The ATT is the product of nearly two decades of advocacy and diplomacy. The process began with a Nobel laureates’ initiative in 1995, in which eight peace prize winners called for tight regulation of the global weapons trade. It advanced in the United States with the 1999 International Arms Sales Code of Conduct Act, which was championed by Kerry, who was then a senator. That law required the U.S. president to begin negotiations on a multilateral arms export regime.

In October 2009, Secretary of State Hillary Rodham Clinton announced that the United States would support the arms trade treaty negotiation process and would vote in favor of a General Assembly resolution creating a treaty conference. The conference formally convened in July 2012, but fell short of reaching consensus on a final text.

Beginning in 2010, the United States, the world’s largest arms supplier, played a key role in the negotiations, especially during the final two-week-long March 2013 diplomatic conference, which failed to reach agreement due to opposition from Iran, North Korea, and Syria.
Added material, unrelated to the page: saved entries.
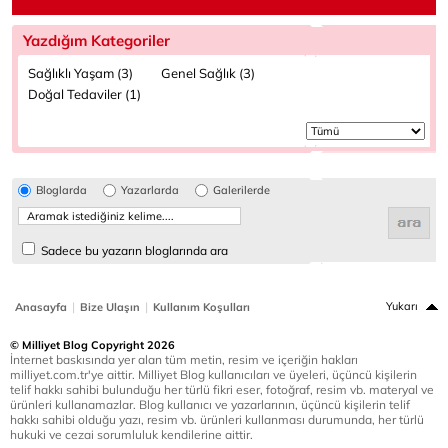
Yazdığım Kategoriler
Sağlıklı Yaşam (3)
Genel Sağlık (3)
Doğal Tedaviler (1)
Bloglarda
Yazarlarda
Galerilerde
Sadece bu yazarın bloglarında ara
|
|
Yukarı
Anasayfa
Bize Ulaşın
Kullanım Koşulları
© Milliyet Blog Copyright 2026
İnternet baskısında yer alan tüm metin, resim ve içeriğin hakları
milliyet.com.tr'ye aittir. Milliyet Blog kullanıcıları ve üyeleri, üçüncü kişilerin
telif hakkı sahibi bulunduğu her türlü fikri eser, fotoğraf, resim vb. materyal ve
ürünleri kullanamazlar. Blog kullanıcı ve yazarlarının, üçüncü kişilerin telif
hakkı sahibi olduğu yazı, resim vb. ürünleri kullanması durumunda, her türlü
hukuki ve cezai sorumluluk kendilerine aittir.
Washington and other key capitals then moved the treaty for a vote at the UN General Assembly on April 2, where it was approved 156-3 with 22 abstentions. (See ACT, May 2013.)
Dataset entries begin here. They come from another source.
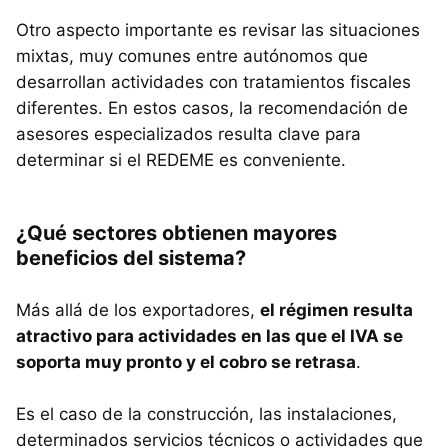
Otro aspecto importante es revisar las situaciones
mixtas, muy comunes entre autónomos que
desarrollan actividades con tratamientos fiscales
diferentes. En estos casos, la recomendación de
asesores especializados resulta clave para
determinar si el REDEME es conveniente.
¿Qué sectores obtienen mayores
beneficios del sistema?
Más allá de los exportadores,
el régimen resulta
atractivo para actividades en las que el IVA se
soporta muy pronto y el cobro se retrasa
.
Es el caso de la construcción, las instalaciones,
determinados servicios técnicos o actividades que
Two major arms suppliers, China and Russia, did not attend the signing ceremony. China supported the treaty text during the final negotiating conference, but did not vote for the treaty at the UN General Assembly because it said it favored agreement by consensus. Russia has said the ATT does not include strong enough prohibitions against diversion to nonstate actors and that it is reviewing the treaty.
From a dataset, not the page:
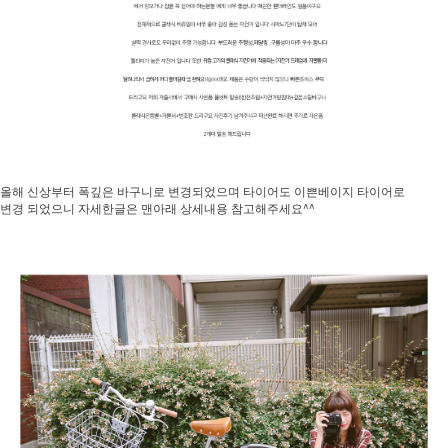
올해 신상부터 폭깊은 바구니로 변경되었으며 타이어도 이쁜베이지 타이어로
변경 되었으니 자세한글은 맨아래 상세내용 참고해주세요^^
India, the world’s largest arms buyer, did not attend the signing ceremonies. New Delhi objected to the deletion of a provision during the March negotiations that would have allowed defense trade agreements to supersede ATT requirements.

Nevertheless, nongovernmental campaigners were encouraged. “The signing of the Arms Trade Treaty gives hope to the millions affected by armed violence every day,” said Anna Macdonald of the humanitarian group Oxfam in a statement delivered at the June 3 gathering. “For generations the arms trade has been shrouded in secrecy, but from now on, it will be open to scrutiny,” she said.

Several governments highlighted the work necessary to achieve entry into force and effective implementation of the treaty. The states-parties must bear “[t]he primary responsibility” for effective implementation and ensure that the treaty “is not a mere decoration in our bookshelves,” said Ramadhan M. Mwinyi, Tanzania’s deputy permanent representative to the UN. “This treaty should provide…a break from a spiral of violence currently being exacerbated by illicit arms and arms trade…particularly in Africa,” he said.

Alistair Burt, undersecretary of state at the British Foreign and Commonwealth Office, called on all states to sign and ratify the ATT and begin the process of treaty implementation. Burt said that “the world has already waited too long and we should not and will not lose the momentum gained. Our goal is early entry into force and universal application.”

A treaty that imposes new standards and reporting requirements on the global conventional weapons trade was opened for signature.